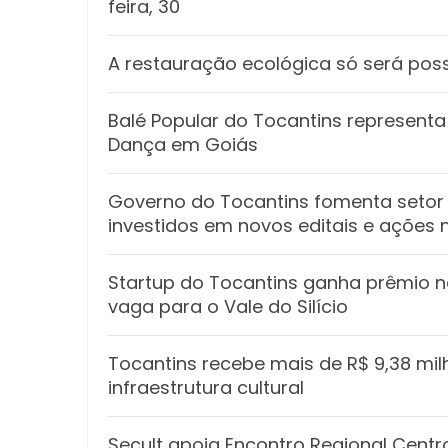
feira, 30
A restauração ecológica só será poss
Balé Popular do Tocantins representa 
Dança em Goiás
Governo do Tocantins fomenta setor 
investidos em novos editais e ações 
Startup do Tocantins ganha prêmio n
vaga para o Vale do Silício
Tocantins recebe mais de R$ 9,38 mil
infraestrutura cultural
Secult apoia Encontro Regional Cent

*Your task*: Transcribe the listing exactly, skipping pictures.

*Exercise answer*:
feira, 30
A restauração ecológica só será poss
Balé Popular do Tocantins representa 
Dança em Goiás
Governo do Tocantins fomenta setor 
investidos em novos editais e ações 
Startup do Tocantins ganha prêmio n
vaga para o Vale do Silício
Tocantins recebe mais de R$ 9,38 mil
infraestrutura cultural
Secult apoia Encontro Regional Cent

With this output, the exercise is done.